Sábado, 21 de julio de 2007 | Hoy
OPINION
Por Angel Berlanga
“A nivel personal procuro que ciertas angustias y datos, que tampoco son de orden espectacular, porque uno no ha sido pasajero del Titanic, no estén ahí, en el trabajo. Esto se inscribe en una cosa muy elemental: no tirar pálidas.” Cuando dijo esto, cuatro años atrás, sin noticias todavía de la enfermedad, la definición me pareció un rasgo clave de su estética, de su modo de estar en el mundo. Tan clave como la calidad extraordinaria de su humor. Aquella definición, por obvias razones, se me resignificó y agigantó con el tiempo. Decía Fontanarrosa: “Uno por ahí lee libros de alguna gente que son como unos vómitos, de todas las porquerías que tenían adentro, y dice: ‘Bueno, está bien, si les hizo bien contar... Pero no sé hasta qué punto...’ Yo les rajo. Uno usa elementos dramáticos, de conflicto, pero que después termine todo con una sensación de desesperanza, de amargura... No es precisamente lo que quiero transmitir. En general, siempre he tomado a la literatura como un elemento de información, de diversión y de placer. Con eso la relaciono. También le rajo a la imagen del escritor torturado que dice ‘ah, lo que cuesta escribir, el sufrimiento que representa’. No, lamentablemente a mí no me pasa eso. Puedo estar tenso, buscando determinada palabra, pero en general me divierte mucho escribir. Si fuera un sufrimiento trataría de hacer otra cosa. Tampoco ignoro que para los grandes escritores de la historia debe significar un sufrimiento y que eso da una espesura a su literatura. La mía no va a tener nunca esa espesura”.
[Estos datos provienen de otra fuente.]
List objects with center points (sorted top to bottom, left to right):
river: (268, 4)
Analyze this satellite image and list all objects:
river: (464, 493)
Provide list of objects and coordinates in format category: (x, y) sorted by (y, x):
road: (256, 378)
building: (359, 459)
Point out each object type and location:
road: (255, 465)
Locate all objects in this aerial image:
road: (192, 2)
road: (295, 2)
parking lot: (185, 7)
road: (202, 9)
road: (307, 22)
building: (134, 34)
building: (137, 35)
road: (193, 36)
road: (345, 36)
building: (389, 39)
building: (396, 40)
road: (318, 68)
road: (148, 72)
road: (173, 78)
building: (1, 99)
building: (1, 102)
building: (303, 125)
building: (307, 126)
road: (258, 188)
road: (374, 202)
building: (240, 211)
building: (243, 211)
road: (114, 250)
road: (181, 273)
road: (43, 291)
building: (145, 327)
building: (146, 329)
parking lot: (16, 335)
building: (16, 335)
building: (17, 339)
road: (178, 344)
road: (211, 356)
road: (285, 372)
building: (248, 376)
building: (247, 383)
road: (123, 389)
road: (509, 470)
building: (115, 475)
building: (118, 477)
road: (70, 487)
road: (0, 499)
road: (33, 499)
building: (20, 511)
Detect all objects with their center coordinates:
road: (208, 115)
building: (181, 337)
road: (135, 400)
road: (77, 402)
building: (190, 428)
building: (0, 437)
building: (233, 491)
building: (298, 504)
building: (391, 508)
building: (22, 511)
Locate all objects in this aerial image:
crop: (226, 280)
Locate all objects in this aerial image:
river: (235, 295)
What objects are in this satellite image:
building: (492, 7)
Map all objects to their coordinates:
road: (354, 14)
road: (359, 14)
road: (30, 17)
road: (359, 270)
Lo que sí tiene su enorme obra es filo, agudeza para mirar y oír, un desparpajo brillante para desarmar estereotipos, maestría para componer personajes, instinto antisolemnidad y un gigantesco talento para encontrar puntos de vista que parecen estar ahí, al alcance de cualquiera, pero que sólo descubría él. Ahora, al buscar dar con las palabras justas para hablar de él, acecha algo muy suyo: ¿no estaré escribiendo pelotudeces? Fontanarrosa le escapaba a las explicaciones, las deliraba; entre tanto esclarecido y sabio de cotillón, tenía clarísimo que atrás de las teorías más probadas y el conocimiento más certificado podía estar el absurdo: ¿Cómo que las naranjas, al final, no sirven para prevenir los resfríos? ¿Cuántos médicos repitieron lo de hágase un juguito a la mañana, cuántas naranjas exprimió la humanidad convencida de que eso achicaría el caudal de mocos? Difícil responder. El ya había avisado que el mundo ha vivido equivocado. Aunque la literatura le sirvió para resolver algunos misterios muy difíciles de descular: en un cuento de su último libro, El rey de la milonga, un técnico japonés fanático de Borges estableció que el Aleph, aquel punto brillante que concentraba el universo, era en realidad un extraño modelo de televisor Hitachi muy chiquito.
“Lo que yo quiero es hacer reír”, respondía cuando el asunto encaraba demasiado para el lado de la teoría o la filosofía. Cuatro meses atrás, en la Biblioteca Nacional, consiguió lo que quería a lo largo de una hora y media: hacer reír. Hizo eso que quería durante décadas. Era un tipo querible y nos hizo disfrutar con lo que hacía. Por eso, claro, la enorme tristeza. Una elegancia inolvidable, un humor único, Fontanarrosa.